FunctionMathIntegrateConservativeOde(FuncDouble, Double, Double, Double, Double, Double, Double) Method

Solves a conservative second order ordinary differential equation initial value problem.

Definition

Namespace: Meta.Numerics.Analysis
Assembly: Meta.Numerics (in Meta.Numerics.dll) Version: 4.2.0+6d77d64445f7d5d91b12e331399c4362ecb25333

C#

public static OdeResult IntegrateConservativeOde(
	Func<double, double, double> rhs,
	double x0,
	double y0,
	double yPrime0,
	double x1
)

VB

Public Shared Function IntegrateConservativeOde ( 
	rhs As Func(Of Double, Double, Double),
	x0 As Double,
	y0 As Double,
	yPrime0 As Double,
	x1 As Double
) As OdeResult

C++

public:
static OdeResult^ IntegrateConservativeOde(
	Func<double, double, double>^ rhs, 
	double x0, 
	double y0, 
	double yPrime0, 
	double x1
)

F#

static member IntegrateConservativeOde : 
        rhs : Func<float, float, float> * 
        x0 : float * 
        y0 : float * 
        yPrime0 : float * 
        x1 : float -> OdeResult

Parameters

rhs FuncDouble, Double, Double: The right hand side function.
x0 Double: The initial value of the independent variable.
y0 Double: The initial value of the function variable.
yPrime0 Double: The initial value of the function derivative.
x1 Double: The final value of the independent variable.

Return Value

OdeResult
The solution, including the final value of the function and its derivative.

Remarks

For information on integrating conservative ODEs, see IntegrateConservativeOde(FuncDouble, Double, Double, Double, Double, Double, Double, OdeSettings).

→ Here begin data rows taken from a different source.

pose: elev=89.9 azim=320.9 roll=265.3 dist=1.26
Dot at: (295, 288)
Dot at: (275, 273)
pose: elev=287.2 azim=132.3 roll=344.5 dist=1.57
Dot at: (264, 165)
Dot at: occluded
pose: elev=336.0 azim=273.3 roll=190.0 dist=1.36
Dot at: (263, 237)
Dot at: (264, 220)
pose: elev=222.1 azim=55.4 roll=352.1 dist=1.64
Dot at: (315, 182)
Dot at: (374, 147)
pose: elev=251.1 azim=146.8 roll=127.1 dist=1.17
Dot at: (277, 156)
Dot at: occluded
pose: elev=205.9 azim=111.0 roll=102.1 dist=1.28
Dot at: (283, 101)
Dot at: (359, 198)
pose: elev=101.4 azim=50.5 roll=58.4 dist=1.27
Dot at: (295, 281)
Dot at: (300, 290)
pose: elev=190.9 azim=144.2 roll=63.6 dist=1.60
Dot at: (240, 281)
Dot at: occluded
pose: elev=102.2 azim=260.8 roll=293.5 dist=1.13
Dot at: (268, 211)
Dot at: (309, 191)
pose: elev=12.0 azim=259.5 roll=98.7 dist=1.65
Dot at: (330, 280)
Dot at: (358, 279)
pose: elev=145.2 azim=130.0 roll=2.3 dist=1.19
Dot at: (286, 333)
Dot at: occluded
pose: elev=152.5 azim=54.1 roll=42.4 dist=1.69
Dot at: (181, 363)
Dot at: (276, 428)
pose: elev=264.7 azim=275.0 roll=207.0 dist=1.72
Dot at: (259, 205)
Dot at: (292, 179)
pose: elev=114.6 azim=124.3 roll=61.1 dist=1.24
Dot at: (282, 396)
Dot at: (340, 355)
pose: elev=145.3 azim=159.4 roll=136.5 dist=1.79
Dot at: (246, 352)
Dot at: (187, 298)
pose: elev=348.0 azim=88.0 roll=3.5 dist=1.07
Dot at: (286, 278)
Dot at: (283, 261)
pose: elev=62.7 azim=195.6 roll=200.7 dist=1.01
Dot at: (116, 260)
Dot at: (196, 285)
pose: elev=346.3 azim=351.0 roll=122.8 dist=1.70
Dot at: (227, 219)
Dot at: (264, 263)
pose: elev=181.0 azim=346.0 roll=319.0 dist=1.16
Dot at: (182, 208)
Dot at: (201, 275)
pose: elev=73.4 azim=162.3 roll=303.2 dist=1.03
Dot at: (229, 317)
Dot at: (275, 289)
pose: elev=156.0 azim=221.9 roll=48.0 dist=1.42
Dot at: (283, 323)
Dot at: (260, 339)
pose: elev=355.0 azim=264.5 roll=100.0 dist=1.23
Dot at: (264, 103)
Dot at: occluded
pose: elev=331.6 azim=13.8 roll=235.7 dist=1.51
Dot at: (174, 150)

This overload uses default values for precision and evaluation budget. It targets a relative precision of about 10^-12 and an absolute precision of about 10^-24, with an evaluation budget of about 8000.

Exceptions

ArgumentNullException	The rhs is null.
NonconvergenceException	The ODE could not be integrated to the required precision before exhausting the maximum allowed number of rhs evaluations.